# Twins dilemma...



## Capableverdi (31 May 2012)

I have twin girls who reach 10 years old in a few weeks time. They need new bikes. They need to be identical as the they are identical which means, according to them, EVERYTHING must be identical.
Yeh, I know..
Anyway, looking for bikes around £150 per bike - I don't have enough for Islabikes :-(
Height 55 inches, inside leg 27 inches.
Bit of road cycling, bit of off road - mainly trial.
Any ideas?
Many thanks!


----------



## deptfordmarmoset (31 May 2012)

I suppose you could get one b'twin bike and get them to share it b'twin themselves.


----------



## Capableverdi (31 May 2012)

deptfordmarmoset said:


> I suppose you could get one b'twin bike and get them to share it b'twin themselves.

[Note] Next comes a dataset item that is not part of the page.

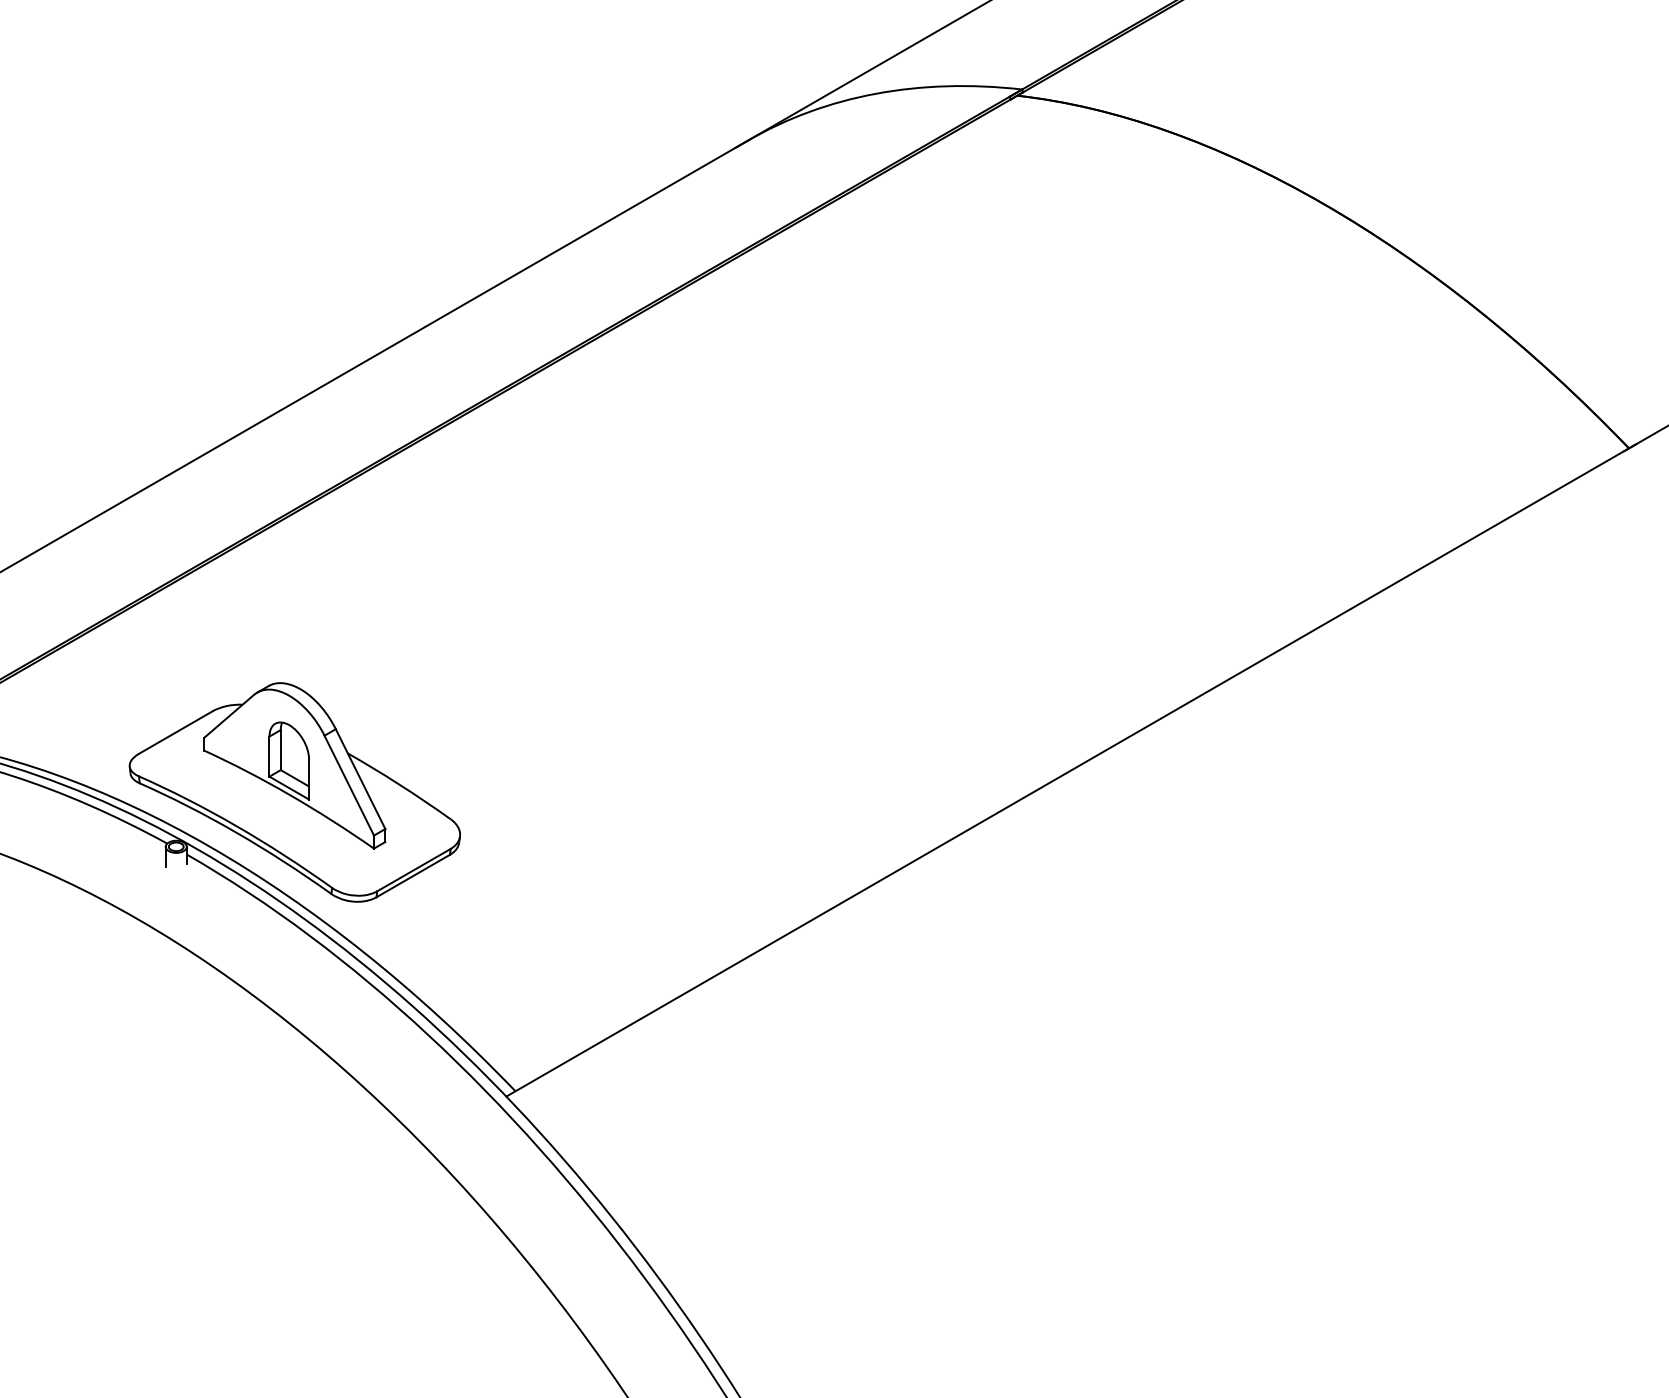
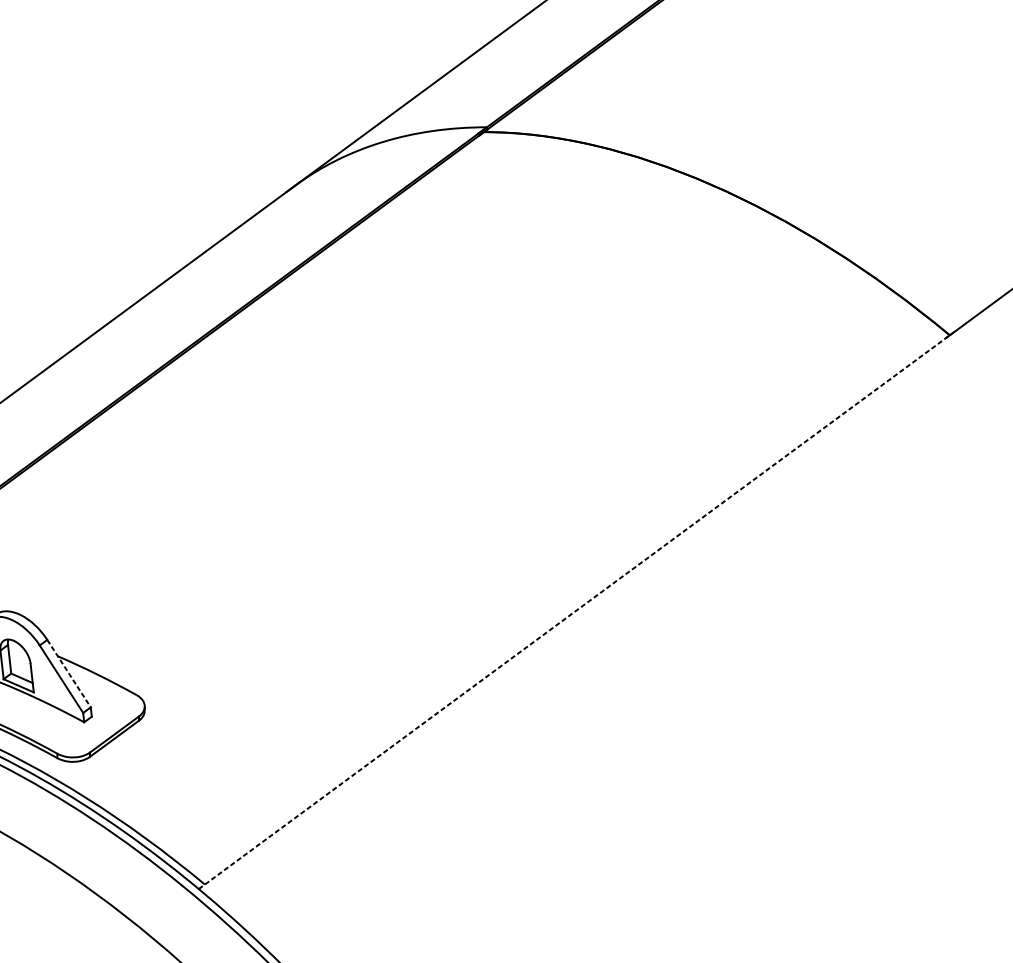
line: (1070, 770) -> (576, 610), solid -> dashed
line: (360, 779) -> (69, 673), solid -> dashed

Nice idea, in theory. I've noticed how quickly children supplement the word 'share' for 'mine'.


----------



## Sara_H (8 Jun 2012)

Tandem?


----------



## sidevalve (8 Jun 2012)

They're ten and they can be very adult if you work with them on this. get some catalogues, check out the net etc and draw up a shortlist but do it WITH them, then go to the bike shops and let them try them out. I wouldn't worry too much about "the best bike", they are children and they are growing fast. Within three years one or both may have abandoned cycling for ever, put it off 'till she goes to uni or has kids of her own or even decided to be an olympic class cyclist. In any event if they feel the bikes are ones THEY chose they will love them and always remember them well. As I said once before you can guide them a bit but DON't try and push too hard towards what you think [however correctly] is a "better" bike, by all means tell them why it's better but at the end let them choose. Kids want to have fun, not ride time trials or marathons.


----------